**Work instruction 1**
In the Seventh Circuit order on Pearl Henyard's appeal, what led up to her leaving MV Transportation?
**Work instruction 2**
Continue the Seventh Circuit order on Pearl Henyard's appeal, picking up after its last sentence.

Segment Start: Excerpt to read

Court Opinion

ID: 4688484
Source: CourtListenerOpinion
Date Created: 2021-05-20 15:00:48.110224+00
Date Added: 2024-06-11T08:04:48.109933
License: Public Domain

NONPRECEDENTIAL DISPOSITION
                  To be cited only in accordance with Fed. R. App. P. 32.1

                  United States Court of Appeals
                                  For the Seventh Circuit
                                  Chicago, Illinois 60604

                                 Submitted May 19, 2021*
                                  Decided May 20, 2021

                                          Before

                            WILLIAM J. BAUER, Circuit Judge

                            MICHAEL S. KANNE, Circuit Judge

                            DIANE P. WOOD, Circuit Judge

No. 20-3462

PEARL HENYARD,                                        Appeal from the United States
     Plaintiff-Appellant,                             District Court for the Northern
                                                      District of Illinois, Eastern Division.

      v.                                              No. 1:15-CV-10835

MV TRANSPORTATION & PACE, THE                         Edmond E. Chang,
SUBURBAN BUS DIVISION OF THE                          Judge.
REGIONAL TRANSPORTATION AUTHORITY,
     Defendants-Appellees.
                              ORDER

        Pearl Henyard, a former bus driver, sued her former employer for the allegedly
 harassing acts of a coworker and a manager and for using the bus’s security camera to
 record her private conversations surreptitiously. The district court entered summary
 judgment for the defendants. It determined that no reasonable jury could conclude that

        *We have agreed to decide this case without oral argument because the briefs
 and record adequately present the facts and legal arguments, and oral argument would
 not significantly aid the court. FED. R. APP. P. 34(a)(2)(C).
No. 20-3462                                                                         Page 2

the employer was liable for Henyard’s coworker’s harassing actions, which ceased as
soon as the employer learned about them, or for the manager’s actions, which were
neither severe nor based on Henyard’s sex. Nor could a reasonable jury find that the
employer secretly recorded Henyard’s private conversations using the bus’s camera,
which flashes a light when recording. We agree with these conclusions and thus affirm.

       We draw the facts from the summary-judgment record and view them in the
light most favorable to Henyard. Barbera v. Pearson Educ., Inc., 906 F.3d 621, 628 (7th Cir.
2018). Henyard began working in early 2014 as a bus driver for MV Transportation, a
company that contracts with Pace, the Suburban Division of the Regional
Transportation Authority to provide transportation for schools, universities, and
corporations around Chicago. Henyard voluntarily resigned from her employment with
MV after an accident on the job in August 2015.

      Over the two years that Henyard was employed with MV, one of her coworkers
behaved in ways that Henyard found offensive. This female coworker called her a “cute
chocolate girl,” made comments that Henyard “missed” and “liked” her, laughed
whenever Henyard was nearby, and once patted Henyard on the rear end with a piece
of paper. Henyard complained to her direct supervisor, and afterward she no longer
had communication or contact with this coworker.

Segment End: Excerpt to read
Segment Start: Data provided

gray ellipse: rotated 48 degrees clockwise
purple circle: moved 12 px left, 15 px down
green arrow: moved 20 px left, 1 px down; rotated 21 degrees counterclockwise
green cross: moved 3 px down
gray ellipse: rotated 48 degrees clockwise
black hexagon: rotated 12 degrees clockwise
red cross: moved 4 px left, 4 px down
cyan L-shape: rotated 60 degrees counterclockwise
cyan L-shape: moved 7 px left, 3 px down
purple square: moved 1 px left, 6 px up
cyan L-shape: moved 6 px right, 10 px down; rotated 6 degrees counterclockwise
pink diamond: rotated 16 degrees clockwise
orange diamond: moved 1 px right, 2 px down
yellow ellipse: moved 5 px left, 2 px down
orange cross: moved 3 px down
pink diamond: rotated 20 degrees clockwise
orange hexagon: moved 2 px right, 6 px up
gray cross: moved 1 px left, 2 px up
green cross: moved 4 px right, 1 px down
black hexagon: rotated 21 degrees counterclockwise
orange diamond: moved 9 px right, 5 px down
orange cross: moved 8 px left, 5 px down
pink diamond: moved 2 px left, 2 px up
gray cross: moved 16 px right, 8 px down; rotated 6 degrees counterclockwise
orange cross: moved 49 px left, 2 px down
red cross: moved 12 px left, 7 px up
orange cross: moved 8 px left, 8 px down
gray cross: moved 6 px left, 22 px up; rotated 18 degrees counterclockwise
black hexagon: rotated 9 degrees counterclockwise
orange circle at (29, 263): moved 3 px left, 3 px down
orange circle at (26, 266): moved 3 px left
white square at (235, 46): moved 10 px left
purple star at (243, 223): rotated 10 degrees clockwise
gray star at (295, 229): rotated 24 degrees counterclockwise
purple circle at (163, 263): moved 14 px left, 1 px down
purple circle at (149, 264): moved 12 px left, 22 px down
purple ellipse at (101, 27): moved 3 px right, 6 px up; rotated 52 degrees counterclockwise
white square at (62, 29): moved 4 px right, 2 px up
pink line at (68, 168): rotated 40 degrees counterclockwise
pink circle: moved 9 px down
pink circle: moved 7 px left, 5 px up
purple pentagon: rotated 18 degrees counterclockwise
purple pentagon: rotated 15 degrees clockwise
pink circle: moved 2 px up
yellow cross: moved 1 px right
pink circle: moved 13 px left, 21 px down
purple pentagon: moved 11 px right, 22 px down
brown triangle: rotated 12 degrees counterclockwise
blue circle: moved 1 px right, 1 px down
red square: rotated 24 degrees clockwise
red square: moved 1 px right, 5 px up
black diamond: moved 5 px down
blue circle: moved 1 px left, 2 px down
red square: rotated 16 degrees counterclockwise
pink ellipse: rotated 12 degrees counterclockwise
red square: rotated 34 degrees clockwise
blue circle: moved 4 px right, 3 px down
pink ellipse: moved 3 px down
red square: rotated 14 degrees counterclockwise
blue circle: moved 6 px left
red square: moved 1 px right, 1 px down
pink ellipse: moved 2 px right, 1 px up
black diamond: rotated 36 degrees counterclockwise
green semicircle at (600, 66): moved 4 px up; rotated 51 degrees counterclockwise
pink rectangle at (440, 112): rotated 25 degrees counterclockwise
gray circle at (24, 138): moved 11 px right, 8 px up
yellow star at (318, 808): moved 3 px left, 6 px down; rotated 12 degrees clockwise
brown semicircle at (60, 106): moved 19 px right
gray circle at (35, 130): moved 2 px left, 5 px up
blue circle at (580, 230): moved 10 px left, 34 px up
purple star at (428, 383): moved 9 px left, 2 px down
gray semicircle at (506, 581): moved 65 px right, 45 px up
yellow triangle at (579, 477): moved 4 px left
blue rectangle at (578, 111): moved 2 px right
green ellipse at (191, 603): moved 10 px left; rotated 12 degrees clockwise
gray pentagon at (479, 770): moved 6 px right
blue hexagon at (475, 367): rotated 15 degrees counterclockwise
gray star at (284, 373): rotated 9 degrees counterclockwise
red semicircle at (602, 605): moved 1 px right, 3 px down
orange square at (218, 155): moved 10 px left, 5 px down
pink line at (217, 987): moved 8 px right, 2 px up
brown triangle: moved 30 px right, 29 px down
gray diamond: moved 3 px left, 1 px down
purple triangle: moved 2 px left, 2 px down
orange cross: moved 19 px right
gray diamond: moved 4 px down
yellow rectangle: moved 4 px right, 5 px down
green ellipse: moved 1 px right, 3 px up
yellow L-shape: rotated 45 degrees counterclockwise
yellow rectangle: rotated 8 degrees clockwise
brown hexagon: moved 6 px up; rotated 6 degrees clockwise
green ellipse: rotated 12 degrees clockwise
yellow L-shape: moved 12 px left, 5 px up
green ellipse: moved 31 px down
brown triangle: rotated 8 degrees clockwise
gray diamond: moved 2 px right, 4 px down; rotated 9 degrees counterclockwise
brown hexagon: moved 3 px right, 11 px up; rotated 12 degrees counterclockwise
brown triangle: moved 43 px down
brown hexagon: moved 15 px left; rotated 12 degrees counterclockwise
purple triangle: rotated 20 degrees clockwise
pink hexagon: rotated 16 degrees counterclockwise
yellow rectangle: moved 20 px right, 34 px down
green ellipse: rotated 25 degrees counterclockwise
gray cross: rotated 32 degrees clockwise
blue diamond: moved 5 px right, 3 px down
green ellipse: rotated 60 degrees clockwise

Segment End: Data provided

**Expected answer 1**
She voluntarily resigned after an accident on the job in August 2015.

**Expected answer 2**
       Henyard also had trouble with one of her managers at MV, Jericho Worthy,
describing four interactions with him that she experienced as harassing. First, one time,
Worthy had all employees, male and female, sign a document concerning a boy who
was hit by a bus; Henyard believed that Worthy fabricated the story, yet she had to sign
the document anyway. Second, Worthy once tugged on Henyard’s scarf while she was
wearing it. Another time, Henyard requested personal time off work and Worthy did
not want to give it to her, though he did. Finally, Worthy once delayed approving
Henyard’s holiday pay, and so Henyard received that money late.

       Henyard also believes that MV surreptitiously recorded her while she was
driving. Henyard’s bus, like all MV buses, had a camera installed that makes short
video and audio recordings. The camera is programmed to automatically record a
20-second video whenever there is a collision, and the bus driver can also manually
turn on the camera. The camera flashes red and green lights to indicate when it is
recording. Henyard often saw the lights on her camera flashing, though there had been
no collision and she had not intentionally turned on the device.
No. 20-3462                                                                      Page 3

        After resigning, Henyard sued MV and Pace. (In the joint answer, Pace denied
being Henyard’s employer, but it never sought judgment on that ground, so we refer to
the “defendants” collectively.) The district court twice recruited counsel to represent
Henyard, but she rejected each of them and filed an amended complaint pro se. The
court dismissed several of her claims—including that the defendants tortured her in
violation of federal of criminal law and conspired with a hospital she once attended to
inject her with a foreign substance without her consent—and allowed her to proceed on
two: that the defendants were liable for the allegedly hostile work environment created
by Henyard’s coworker and manager, see Title VII of the Civil Rights Act, 42 U.S.C.
§ 2000e-5, and that the defendants had secretly recorded her while she was on the job, in
violation of Illinois’s prohibition against eavesdropping, 720 ILCS 5/14-2(a)(1);
id. at 5/14-6 (establishing civil remedies).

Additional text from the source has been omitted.